New Zealand continued to do well under current economic circumstances. Consumer spending has started to pick up in NZ due to a buoyant housing market. On the other hand consumer spending in Australia continues to remain challenging. However, the interest rate cuts instituted in the recent past might revive consumer confidence. Same store sales increased 3% in the first half following the 9.2% growth in the same period last year. Michael Hill managed to attract customers with an improved product offering. Operating margins increased from 20% to 20.5% as a result of higher sales.
➢ Solid continuous profit results
➢ Good performance in Australia
➢ Growth prospect in Canada & US
➢ Advantage from vertical integration
In spite of being a profitable business Michael Hill is not adverse to risk. The cyclical nature of the industry may keep future earnings volatile. The company’s raw material costs (gold, silver and diamonds) fluctuate as well. Foreign exchange risk also affects the business and will increase as Michael Hill try to expand stores in Canada and US. Inventory management can be difficult given changeable customer demand, fluctuating global prices for raw materials and foreign exchange movements. Therefore, efficient inventory and cash management remains a critical component in the success of the business during difficult times. Also there are two outstanding issues involving the NZ and Australian tax departments which could potentially dent the firm’s cash flows somewhat in the future. The company is trying to reach an agreement with both the tax departments but if unsuccessful would seek legal recourse to resolve the matter. However there is no certainty that they would win the case in which case it would be liable for taxes in one or both countries.

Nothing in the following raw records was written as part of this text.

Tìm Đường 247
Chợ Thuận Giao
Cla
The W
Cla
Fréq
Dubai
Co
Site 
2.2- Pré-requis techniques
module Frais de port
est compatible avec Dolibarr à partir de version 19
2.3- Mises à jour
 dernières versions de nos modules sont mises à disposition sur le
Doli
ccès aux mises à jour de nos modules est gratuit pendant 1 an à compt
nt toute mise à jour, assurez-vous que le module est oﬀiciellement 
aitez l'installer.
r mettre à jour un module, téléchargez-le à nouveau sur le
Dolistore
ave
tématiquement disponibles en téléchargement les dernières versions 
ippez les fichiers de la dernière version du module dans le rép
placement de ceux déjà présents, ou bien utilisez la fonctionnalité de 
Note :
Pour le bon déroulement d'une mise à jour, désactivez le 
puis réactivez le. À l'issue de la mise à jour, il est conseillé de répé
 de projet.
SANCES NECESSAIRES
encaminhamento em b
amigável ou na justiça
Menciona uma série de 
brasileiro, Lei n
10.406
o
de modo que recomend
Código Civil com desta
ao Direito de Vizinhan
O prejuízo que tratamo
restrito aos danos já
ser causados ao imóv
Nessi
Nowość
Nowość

➢ Cyclical nature of the business
➢ Volatile raw material pricing
➢ Exposed to foreign exchange movement
➢ Two outstanding issues with NZ & Aus tax department
In conclusion the core business of Michael Hill is strong within Australasia. A strong brand, scale-related efficiencies and vertical integration all combine to give Michael Hill a solid foundation for the future. Michael Hill is a high to medium-risk investment, which would suit a long-term, growth-oriented investor. The share price has increased 32% in the last one year and rated to outperform the market as stated by Reuters.
DISCLAIMER: To the extent that any of the content above constitutes advice, it is general advice that has been prepared without reference to investor’s objectives, financial situation or needs. Before acting on any advice, investors should consider the appropriateness of the advice and IRG recommend that investors should obtain appropriate financial, legal and taxation advice before making any financial investment decision. The report is based on information compiled from public information and private research. IRG have completed the report on a best endeavours basis and do not accept any liability of loss or damage. IRG suggest that clients use this as part of a decision making process and check key data before making any investment decisions.
Employees may have an interest in the securities discussed in this report.